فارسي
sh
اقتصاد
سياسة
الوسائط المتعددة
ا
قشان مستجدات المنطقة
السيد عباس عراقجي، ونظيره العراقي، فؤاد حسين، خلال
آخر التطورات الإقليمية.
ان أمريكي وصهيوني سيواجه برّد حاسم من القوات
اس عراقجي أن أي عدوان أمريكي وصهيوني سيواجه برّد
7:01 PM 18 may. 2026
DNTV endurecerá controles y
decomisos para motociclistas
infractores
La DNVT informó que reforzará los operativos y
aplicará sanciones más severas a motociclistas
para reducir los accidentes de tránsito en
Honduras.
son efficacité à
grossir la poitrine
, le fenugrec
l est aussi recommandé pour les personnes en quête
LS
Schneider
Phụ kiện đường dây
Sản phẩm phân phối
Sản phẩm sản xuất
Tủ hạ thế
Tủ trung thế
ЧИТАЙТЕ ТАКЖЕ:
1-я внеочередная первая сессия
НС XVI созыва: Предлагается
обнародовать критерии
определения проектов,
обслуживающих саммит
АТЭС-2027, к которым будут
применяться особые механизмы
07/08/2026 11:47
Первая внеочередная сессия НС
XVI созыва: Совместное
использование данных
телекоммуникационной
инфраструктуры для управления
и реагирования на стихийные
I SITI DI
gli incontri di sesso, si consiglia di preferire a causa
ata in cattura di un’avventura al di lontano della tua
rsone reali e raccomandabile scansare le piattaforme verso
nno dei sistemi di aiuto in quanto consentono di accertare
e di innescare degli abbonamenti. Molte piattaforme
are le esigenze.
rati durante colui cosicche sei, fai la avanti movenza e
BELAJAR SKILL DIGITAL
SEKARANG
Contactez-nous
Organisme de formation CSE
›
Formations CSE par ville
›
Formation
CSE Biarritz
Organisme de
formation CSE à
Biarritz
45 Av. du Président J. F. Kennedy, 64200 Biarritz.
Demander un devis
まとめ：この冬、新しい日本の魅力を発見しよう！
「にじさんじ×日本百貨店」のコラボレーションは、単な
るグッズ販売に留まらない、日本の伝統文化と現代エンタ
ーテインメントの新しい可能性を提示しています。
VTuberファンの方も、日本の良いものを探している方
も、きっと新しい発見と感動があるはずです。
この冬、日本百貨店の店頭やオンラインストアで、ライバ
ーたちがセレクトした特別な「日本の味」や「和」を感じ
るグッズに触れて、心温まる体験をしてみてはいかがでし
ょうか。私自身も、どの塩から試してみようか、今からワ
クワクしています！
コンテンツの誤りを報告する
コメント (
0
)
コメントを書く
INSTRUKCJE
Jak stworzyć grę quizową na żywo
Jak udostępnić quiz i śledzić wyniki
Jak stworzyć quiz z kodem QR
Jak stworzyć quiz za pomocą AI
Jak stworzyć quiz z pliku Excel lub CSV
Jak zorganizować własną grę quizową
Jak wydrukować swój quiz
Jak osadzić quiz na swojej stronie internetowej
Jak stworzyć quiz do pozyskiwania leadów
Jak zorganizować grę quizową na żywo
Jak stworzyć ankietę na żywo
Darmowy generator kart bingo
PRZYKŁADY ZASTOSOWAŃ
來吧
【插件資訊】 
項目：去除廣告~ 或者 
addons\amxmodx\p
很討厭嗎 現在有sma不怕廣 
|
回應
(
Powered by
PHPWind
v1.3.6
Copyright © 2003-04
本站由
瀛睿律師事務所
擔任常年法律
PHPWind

◆ ◆ ◆ ◆

Exercise
Starting at the line that contains "rati durante colui", transcribe every line through the last line of the entries above, exactly, and nothing else.

Finished exercise
rati durante colui cosicche sei, fai la avanti movenza e
BELAJAR SKILL DIGITAL
SEKARANG
Contactez-nous
Organisme de formation CSE
›
Formations CSE par ville
›
Formation
CSE Biarritz
Organisme de
formation CSE à
Biarritz
45 Av. du Président J. F. Kennedy, 64200 Biarritz.
Demander un devis
まとめ：この冬、新しい日本の魅力を発見しよう！
「にじさんじ×日本百貨店」のコラボレーションは、単な
るグッズ販売に留まらない、日本の伝統文化と現代エンタ
ーテインメントの新しい可能性を提示しています。
VTuberファンの方も、日本の良いものを探している方
も、きっと新しい発見と感動があるはずです。
この冬、日本百貨店の店頭やオンラインストアで、ライバ
ーたちがセレクトした特別な「日本の味」や「和」を感じ
るグッズに触れて、心温まる体験をしてみてはいかがでし
ょうか。私自身も、どの塩から試してみようか、今からワ
クワクしています！
コンテンツの誤りを報告する
コメント (
0
)
コメントを書く
INSTRUKCJE
Jak stworzyć grę quizową na żywo
Jak udostępnić quiz i śledzić wyniki
Jak stworzyć quiz z kodem QR
Jak stworzyć quiz za pomocą AI
Jak stworzyć quiz z pliku Excel lub CSV
Jak zorganizować własną grę quizową
Jak wydrukować swój quiz
Jak osadzić quiz na swojej stronie internetowej
Jak stworzyć quiz do pozyskiwania leadów
Jak zorganizować grę quizową na żywo
Jak stworzyć ankietę na żywo
Darmowy generator kart bingo
PRZYKŁADY ZASTOSOWAŃ
來吧
【插件資訊】 
項目：去除廣告~ 或者 
addons\amxmodx\p
很討厭嗎 現在有sma不怕廣 
|
回應
(
Powered by
PHPWind
v1.3.6
Copyright © 2003-04
本站由
瀛睿律師事務所
擔任常年法律
PHPWind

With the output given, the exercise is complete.